(The input)

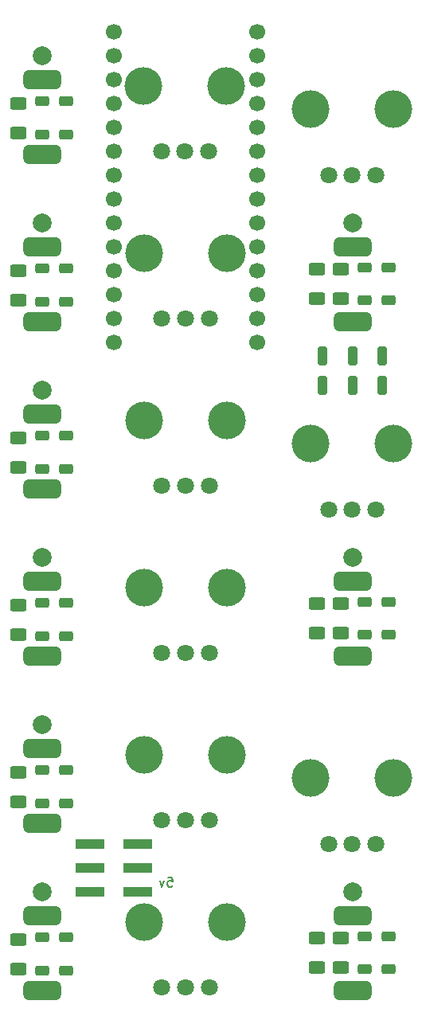
<source format=gbs>
G04 #@! TF.GenerationSoftware,KiCad,Pcbnew,(6.0.6)*
G04 #@! TF.CreationDate,2024-09-22T12:15:16+02:00*
G04 #@! TF.ProjectId,VCA_Module,5643415f-4d6f-4647-956c-652e6b696361,rev?*
G04 #@! TF.SameCoordinates,Original*
G04 #@! TF.FileFunction,Soldermask,Bot*
G04 #@! TF.FilePolarity,Negative*
%FSLAX46Y46*%
G04 Gerber Fmt 4.6, Leading zero omitted, Abs format (unit mm)*
G04 Created by KiCad (PCBNEW (6.0.6)) date 2024-09-22 12:15:16*
%MOMM*%
%LPD*%
G01*
G04 APERTURE LIST*
G04 Aperture macros list*
%AMRoundRect*
0 Rectangle with rounded corners*
0 $1 Rounding radius*
0 $2 $3 $4 $5 $6 $7 $8 $9 X,Y pos of 4 corners*
0 Add a 4 corners polygon primitive as box body*
4,1,4,$2,$3,$4,$5,$6,$7,$8,$9,$2,$3,0*
0 Add four circle primitives for the rounded corners*
1,1,$1+$1,$2,$3*
1,1,$1+$1,$4,$5*
1,1,$1+$1,$6,$7*
1,1,$1+$1,$8,$9*
0 Add four rect primitives between the rounded corners*
20,1,$1+$1,$2,$3,$4,$5,0*
20,1,$1+$1,$4,$5,$6,$7,0*
20,1,$1+$1,$6,$7,$8,$9,0*
20,1,$1+$1,$8,$9,$2,$3,0*%
G04 Aperture macros list end*
%ADD10C,0.150000*%
%ADD11RoundRect,0.200000X-0.550000X0.300000X-0.550000X-0.300000X0.550000X-0.300000X0.550000X0.300000X0*%
%ADD12RoundRect,0.200000X0.550000X-0.300000X0.550000X0.300000X-0.550000X0.300000X-0.550000X-0.300000X0*%
%ADD13C,4.000000*%
%ADD14C,1.800000*%
%ADD15C,2.000000*%
%ADD16RoundRect,0.500000X-1.500000X-0.500000X1.500000X-0.500000X1.500000X0.500000X-1.500000X0.500000X0*%
%ADD17RoundRect,0.250000X0.625000X-0.400000X0.625000X0.400000X-0.625000X0.400000X-0.625000X-0.400000X0*%
%ADD18C,1.700000*%
%ADD19R,3.150000X1.000000*%
%ADD20RoundRect,0.250000X0.250000X0.750000X-0.250000X0.750000X-0.250000X-0.750000X0.250000X-0.750000X0*%
G04 APERTURE END LIST*
D10*
X53990857Y-150836380D02*
X54467047Y-150836380D01*
X54514666Y-151312571D01*
X54467047Y-151264952D01*
X54371809Y-151217333D01*
X54133714Y-151217333D01*
X54038476Y-151264952D01*
X53990857Y-151312571D01*
X53943238Y-151407809D01*
X53943238Y-151645904D01*
X53990857Y-151741142D01*
X54038476Y-151788761D01*
X54133714Y-151836380D01*
X54371809Y-151836380D01*
X54467047Y-151788761D01*
X54514666Y-151741142D01*
X53609904Y-151169714D02*
X53371809Y-151836380D01*
X53133714Y-151169714D01*
D11*
X43180000Y-68323000D03*
X43180000Y-71823000D03*
X77470000Y-121570000D03*
X77470000Y-125070000D03*
D12*
X40640000Y-157223000D03*
X40640000Y-160723000D03*
D11*
X77470000Y-157130000D03*
X77470000Y-160630000D03*
X43180000Y-103883000D03*
X43180000Y-107383000D03*
X43180000Y-86103000D03*
X43180000Y-89603000D03*
X43180000Y-139443000D03*
X43180000Y-142943000D03*
D12*
X74930000Y-125070000D03*
X74930000Y-121570000D03*
X40640000Y-125163000D03*
X40640000Y-121663000D03*
X74930000Y-160630000D03*
X74930000Y-157130000D03*
D11*
X43180000Y-121663000D03*
X43180000Y-125163000D03*
D12*
X40640000Y-107383000D03*
X40640000Y-103883000D03*
X40640000Y-89603000D03*
X40640000Y-86103000D03*
D11*
X43180000Y-160723000D03*
X43180000Y-157223000D03*
D12*
X40640000Y-142943000D03*
X40640000Y-139443000D03*
D11*
X77470000Y-86010000D03*
X77470000Y-89510000D03*
D12*
X74930000Y-89510000D03*
X74930000Y-86010000D03*
X40640000Y-71823000D03*
X40640000Y-68323000D03*
D13*
X69215000Y-69185000D03*
X78015000Y-69185000D03*
D14*
X76115000Y-76185000D03*
X73615000Y-76185000D03*
X71115000Y-76185000D03*
D13*
X69215000Y-104745000D03*
X78015000Y-104745000D03*
D14*
X76115000Y-111745000D03*
X73615000Y-111745000D03*
X71115000Y-111745000D03*
D13*
X69215000Y-140305000D03*
X78015000Y-140305000D03*
D14*
X76115000Y-147305000D03*
X73615000Y-147305000D03*
X71115000Y-147305000D03*
D13*
X51480000Y-120015000D03*
X60280000Y-120015000D03*
D14*
X58380000Y-127015000D03*
X55880000Y-127000000D03*
X53380000Y-127015000D03*
D13*
X51480000Y-155575000D03*
X60280000Y-155575000D03*
D14*
X58380000Y-162575000D03*
X55880000Y-162560000D03*
X53380000Y-162575000D03*
D13*
X51435000Y-66660000D03*
X60235000Y-66660000D03*
D14*
X58335000Y-73660000D03*
X55835000Y-73645000D03*
X53335000Y-73660000D03*
D13*
X51480000Y-84455000D03*
X60280000Y-84455000D03*
D14*
X58380000Y-91455000D03*
X55880000Y-91440000D03*
X53380000Y-91455000D03*
D13*
X51480000Y-137795000D03*
X60280000Y-137795000D03*
D14*
X58380000Y-144795000D03*
X55880000Y-144780000D03*
X53380000Y-144795000D03*
D13*
X51480000Y-102235000D03*
X60280000Y-102235000D03*
D14*
X58380000Y-109235000D03*
X55880000Y-109220000D03*
X53380000Y-109235000D03*
D15*
X40640000Y-134620000D03*
D16*
X40640000Y-137160000D03*
X40640000Y-145060000D03*
D15*
X73660000Y-152400000D03*
D16*
X73660000Y-154940000D03*
X73660000Y-162840000D03*
D15*
X40640000Y-99060000D03*
D16*
X40640000Y-101600000D03*
X40640000Y-109500000D03*
D15*
X73660000Y-81280000D03*
D16*
X73660000Y-83820000D03*
X73660000Y-91720000D03*
D15*
X40640000Y-63500000D03*
D16*
X40640000Y-66040000D03*
X40640000Y-73940000D03*
D15*
X40640000Y-81280000D03*
D16*
X40640000Y-83820000D03*
X40640000Y-91720000D03*
D15*
X40640000Y-152400000D03*
D16*
X40640000Y-154940000D03*
X40640000Y-162840000D03*
D15*
X73660000Y-116840000D03*
D16*
X73660000Y-119380000D03*
X73660000Y-127280000D03*
D15*
X40640000Y-116840000D03*
D16*
X40640000Y-119380000D03*
X40640000Y-127280000D03*
D17*
X69850000Y-124870000D03*
X69850000Y-121770000D03*
X38100000Y-107250000D03*
X38100000Y-104150000D03*
D18*
X48260000Y-60960000D03*
X48260000Y-63500000D03*
X48260000Y-66040000D03*
X48260000Y-68580000D03*
X48260000Y-71120000D03*
X48260000Y-73660000D03*
X48260000Y-76200000D03*
X48260000Y-78740000D03*
X48260000Y-81280000D03*
X48260000Y-83820000D03*
X48260000Y-86360000D03*
X48260000Y-88900000D03*
X48260000Y-91440000D03*
X48260000Y-93980000D03*
X63500000Y-93980000D03*
X63500000Y-91440000D03*
X63500000Y-88900000D03*
X63500000Y-86360000D03*
X63500000Y-83820000D03*
X63500000Y-81280000D03*
X63500000Y-78740000D03*
X63500000Y-76200000D03*
X63500000Y-73660000D03*
X63500000Y-71120000D03*
X63500000Y-68580000D03*
X63500000Y-66040000D03*
X63500000Y-63500000D03*
X63500000Y-60960000D03*
D17*
X69850000Y-89310000D03*
X69850000Y-86210000D03*
D19*
X50785000Y-147320000D03*
X45735000Y-147320000D03*
X50785000Y-149860000D03*
X45735000Y-149860000D03*
X50785000Y-152400000D03*
X45735000Y-152400000D03*
D17*
X69850000Y-160430000D03*
X69850000Y-157330000D03*
X38100000Y-157490000D03*
X38100000Y-160590000D03*
X38100000Y-125030000D03*
X38100000Y-121930000D03*
D20*
X76835000Y-95377000D03*
X76835000Y-98552000D03*
X73660000Y-95377000D03*
X73660000Y-98552000D03*
X70485000Y-95377000D03*
X70485000Y-98552000D03*
D17*
X38100000Y-142810000D03*
X38100000Y-139710000D03*
X38100000Y-89470000D03*
X38100000Y-86370000D03*
X72390000Y-124870000D03*
X72390000Y-121770000D03*
X72390000Y-89310000D03*
X72390000Y-86210000D03*
X38100000Y-71690000D03*
X38100000Y-68590000D03*
X72390000Y-160430000D03*
X72390000Y-157330000D03*
M02*

</source>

(End The input)

Assigned task: Where a line in the material above holds "primitives", copy that line.

Your response:
0 Add four circle primitives for the rounded corners*
0 Add four rect primitives between the rounded corners*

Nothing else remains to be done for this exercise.